◆ **Assigned task 1**
According to the article on movie merchandise, how much revenue did Warner's licensed products bring in last year?
◆ **Assigned task 2**
Continue the article on studio merchandise from the point where it ends.

The once-catatonic corner of moviedom dedicated to merchandise has suddenly come alive as studios — walloped by vanishing DVD sales and determined to keep fans engaged between sequels — look at themed toys, clothes and home decor with renewed vigour.

And Pam Lifford, president of Warner Bros. Consumer Products, is in many ways leading the charge. “To gain marketshare, it has to come from somewhere,” she said with a mischievous grin, padding in sparkly shoes past a “Hobbit”-themed pinball machine at Warner headquarters here.

Before Lifford joined Warner in January 2016, the studio’s merchandising unit in some years had no growth at all. Last year, profit increased 47 per cent compared with 2015. Revenue from licensed products — Wonder Woman action figures, Harry Potter iPhone cases, Scooby-Doo pyjamas — totalled $6.5 billion, an 8 per cent increase.

Lifford, described by License Global magazine as “savvy, seasoned and supercharged”, credits toy-ready movies that were already in Warner’s pipeline, like the Potter prequel “Fantastic Beasts and Where to Find Them”. Kevin Tsujihara, Warner’s chief executive, credits the way Lifford came in guns blazing.

“I’m confident we can build on the momentum Pam and her team have created,” he said in an email. “It’s a great growth opportunity for the company.”

With the decline in DVD sales speeding up and the box office stalling on a global scale — even as movies become more expensive to make — studios like Warner for the first time are looking to merchandise as an engine.

Film companies will release 25 movies with toy tie-ins this year, according to Bloomberg analysis, up from roughly eight annually in the past. “Jumping headfirst into the space” is how a Sony spokesman described its new approach, which will be on display in July with the release of “The Emoji Movie”.

This summer, stores worldwide will be flooded with items for “Wonder Woman”, “Spider-Man: Homecoming”, “Cars 3”, “Transformers: The Last Knight” and “Despicable Me 3”. Mountains of “Justice League” and “Star Wars: The Last Jedi” paraphernalia will arrive in the fall.

More than ever, consumer products are influencing moviemaking decisions — namely, sequels and more sequels. Retailers are more willing to devote shelf space to tie-in products when there is already proven interest. (Notably, there was almost no merchandise tied to “King Arthur: Legend of the Sword”, which flopped badly for Warner this month.) But how much movie bric-a-brac can the market bear? Some analysts worry that the public will eventually say enough is enough. That happened in 2002, when retailers were stuck with a vast array of “Treasure Planet” items nobody wanted, leading to a Hollywood-wide pushback.

Consumer products can also be a surprisingly fraught business. Some studios have recently found themselves caught in social-media storms involving gender parity — why are some female characters less prevalent in stores than male ones? — and items that overreach, like a “Moana” costume that turned children into tattooed Polynesian warriors.

◆ **Dataset**

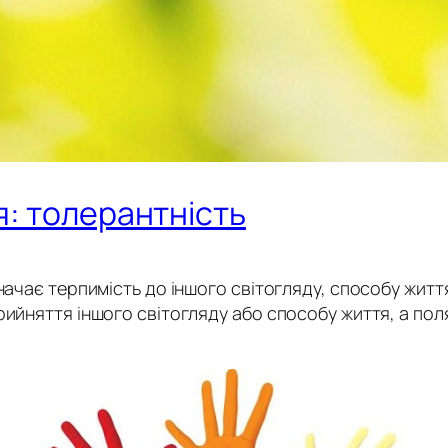
я: толерантність
ачає терпимість до іншого світогляду, способу життя
ийняття іншого світогляду або способу життя, а поля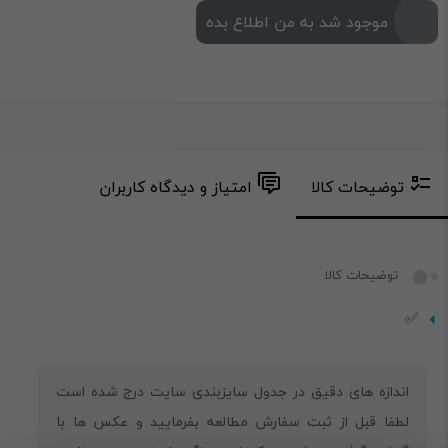
موجود شد به من اطلاع بده
توضیحات کالا
امتیاز و دیدگاه کاربران
توضیحات کالا
✅
‎اندازه های دقیق در جدول سایزبندی سایت درج شده است
لطفا قبل از ثبت سفارش مطالعه بفرمایید و عکس ها با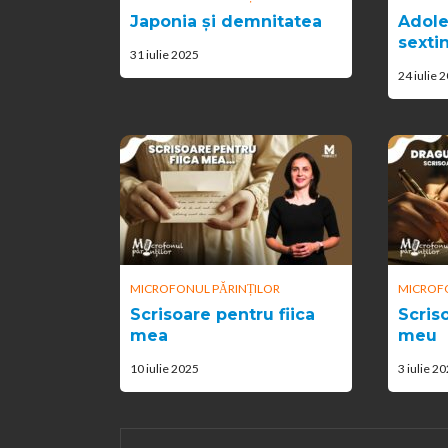
Japonia și demnitatea
Adole
sexti
31 iulie 2025
24 iulie 
MICROFONUL PĂRINȚILOR
MICROFO
Scrisoare pentru fiica
Scris
mea
meu
10 iulie 2025
3 iulie 2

◆ **Answer box 1**
$6.5 billion, an 8 percent increase.

◆ **Answer box 2**
But the opportunity is too great for studios to pass up, and Exhibit A is Disney. Over the past five years, operating income at Disney’s consumer products and video game business has roughly gone from $1 billion to $2 billion, fuelled by hits like “Frozen”. Disney is the world’s No. 1 licenser, with themed products generating $56.6 billion in retail sales last year.

“Disney does a great job of using consumer products to keep fans energised,” said Anthony DiClemente, an analyst at Nomura Instinet.

It is not a coincidence that Warner, Universal and 20th Century Fox have turned to Disney veterans to invigorate their merchandise divisions.

Lifford spent 12 years at Disney Consumer Products, leaving in 2012, when she was an executive vice-president. Jim Fielding, former president of Disney Stores Worldwide, took over consumer products at Fox in January. Vince Klaseus became Universal’s consumer products and video game chief in 2014 after a long run at Disney.

When Lifford arrived at Warner Bros. Consumer Products, which has about 330 employees worldwide, she was shocked to find that licensing efforts were scattered across 437 shows and films from the studio’s library. “That was not an efficient approach,” she said.

Warner now concentrates on three areas: all things Harry Potter; DC Comics superheroes; and classic cartoons, including Looney Tunes (Bugs Bunny, Daffy Duck) and Hanna-Barbara (the Flintstones, Tom and Jerry).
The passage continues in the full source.